I don’t have the ultimate costs but we know roughly for just the materials, not including purchase of the premises, so that is just the materials to actually re-fit and some of the contractors’ costs, you are talking about £50,000.

It’s a huge investment to take on as a business owner, how is that affected by the current climate?

It is difficult for every pharmacy at the moment to actually want to invest in the infrastructure of a pharmacy when payments are coming in via the NHS and the NHS can withdraw funding without any negotiation or discussion or they can renegotiate you the payment down.

So if you want to put a ten or 12 year plan in place for a premises and the funding can be pulled depending on the government, that is difficult to invest in.

So that is where pharmacy struggles, it’s that gamble to invest when you want to be sure you have got the income coming in. Hence we go back to the retail against professional space because retail we can control but on the professional side we are limited.

Have you had any feedback from patients so far?

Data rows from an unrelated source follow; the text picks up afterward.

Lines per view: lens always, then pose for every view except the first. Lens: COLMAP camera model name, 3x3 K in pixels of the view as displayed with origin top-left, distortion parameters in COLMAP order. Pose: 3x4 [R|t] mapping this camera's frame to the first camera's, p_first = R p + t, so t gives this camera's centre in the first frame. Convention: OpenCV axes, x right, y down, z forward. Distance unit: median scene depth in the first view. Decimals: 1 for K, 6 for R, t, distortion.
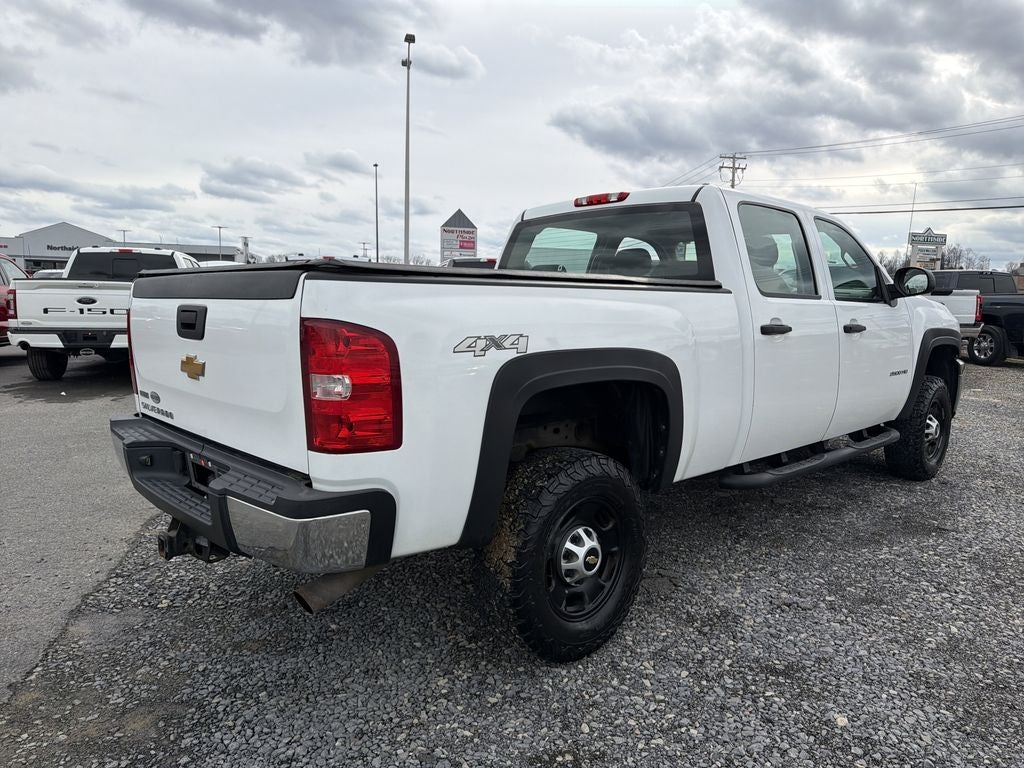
lens RADIAL K [[727.1, 0, 513.0], [0, 727.1, 368.0], [0, 0, 1]] dist [-0.004996, -0.002299]
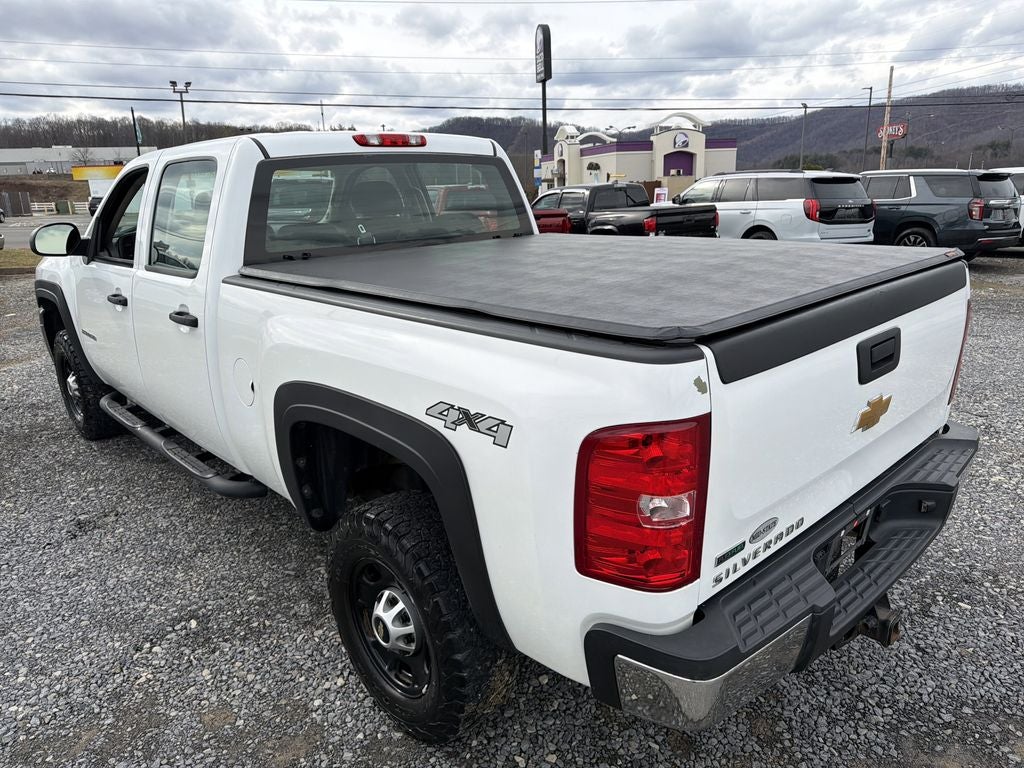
lens RADIAL K [[724.5, 0, 526.8], [0, 724.5, 389.3], [0, 0, 1]] dist [0.004941, -0.012239]
pose [[-0.012980, -0.296351, 0.954991, -1.019776], [0.121821, 0.947488, 0.295678, -0.259073], [-0.992467, 0.120176, 0.023803, 1.184484]]
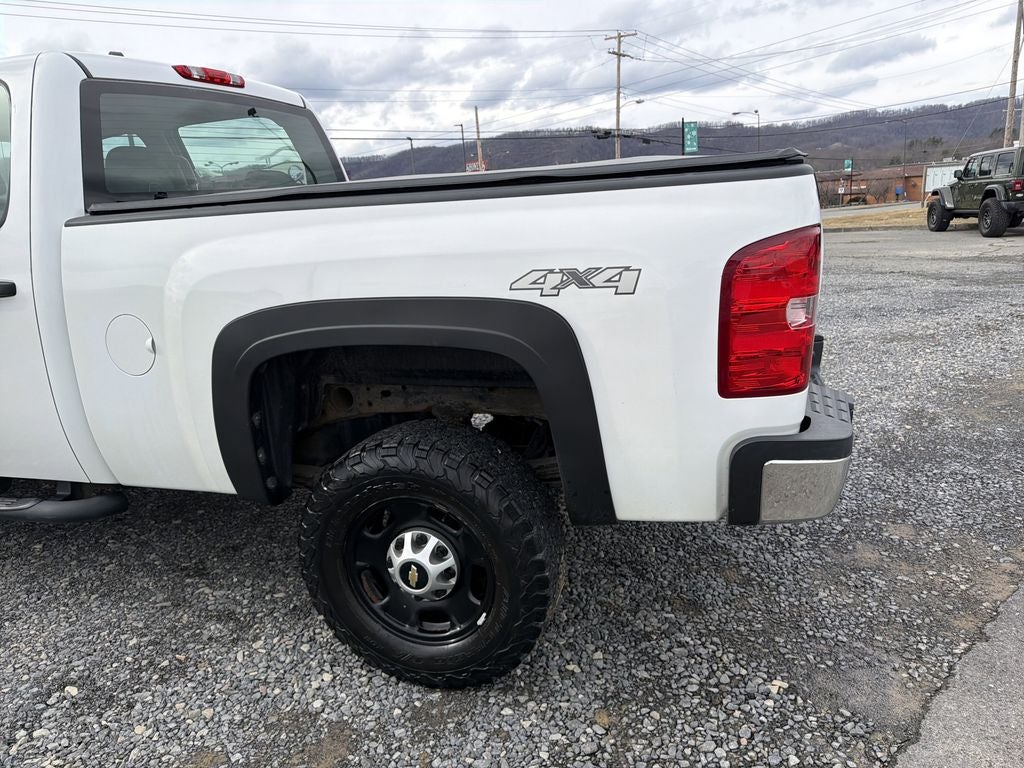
lens RADIAL K [[717.1, 0, 525.0], [0, 717.1, 381.9], [0, 0, 1]] dist [0.006377, -0.001812]
pose [[-0.503372, -0.202506, 0.840005, -0.940024], [0.135327, 0.941676, 0.308111, -0.172771], [-0.853407, 0.268770, -0.446609, 1.554709]]
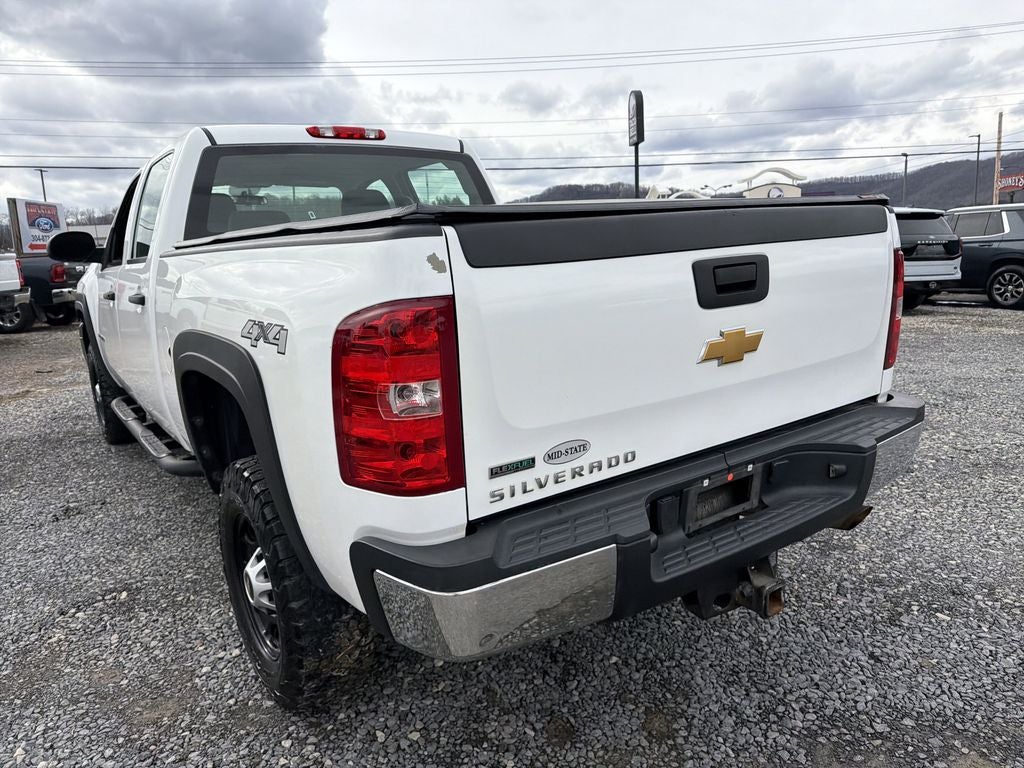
lens RADIAL K [[726.5, 0, 523.3], [0, 726.5, 381.5], [0, 0, 1]] dist [0.004882, -0.011705]
pose [[0.123741, -0.204814, 0.970948, -1.008483], [0.143576, 0.971867, 0.186711, -0.110594], [-0.981873, 0.116301, 0.149666, 0.969494]]
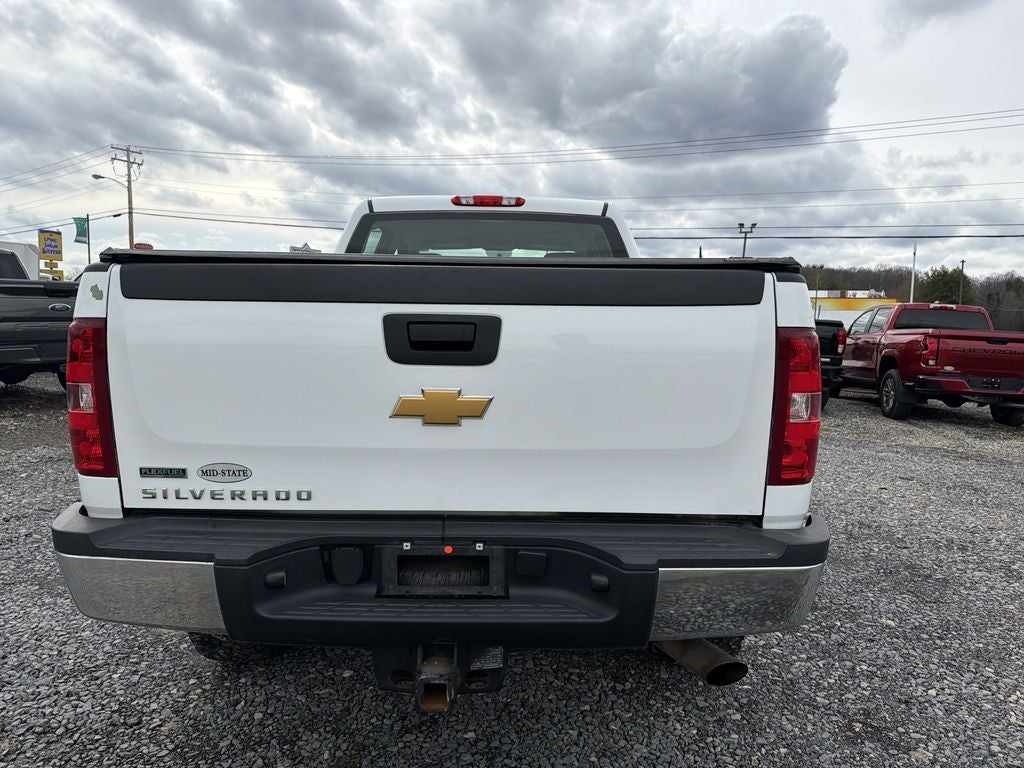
lens RADIAL K [[726.5, 0, 523.3], [0, 726.5, 381.5], [0, 0, 1]] dist [0.004882, -0.011705]
pose [[0.682786, -0.065750, 0.727654, -0.758975], [0.060047, 0.997623, 0.033799, -0.036538], [-0.728146, 0.020616, 0.685112, 0.443376]]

On the very first day of opening the second customer who walked through the door bought them a box of chocolates and a welcome card. That is one of their existing customers who traversed all the way from the old premises to the new one and they came in to say it was lovely and they couldn’t believe Weldricks had invested in such a nice premises.

We do tend to employ people who live in the locality so word of mouth spreads through family and friends and the business is doing better than expected which is a really good feeling.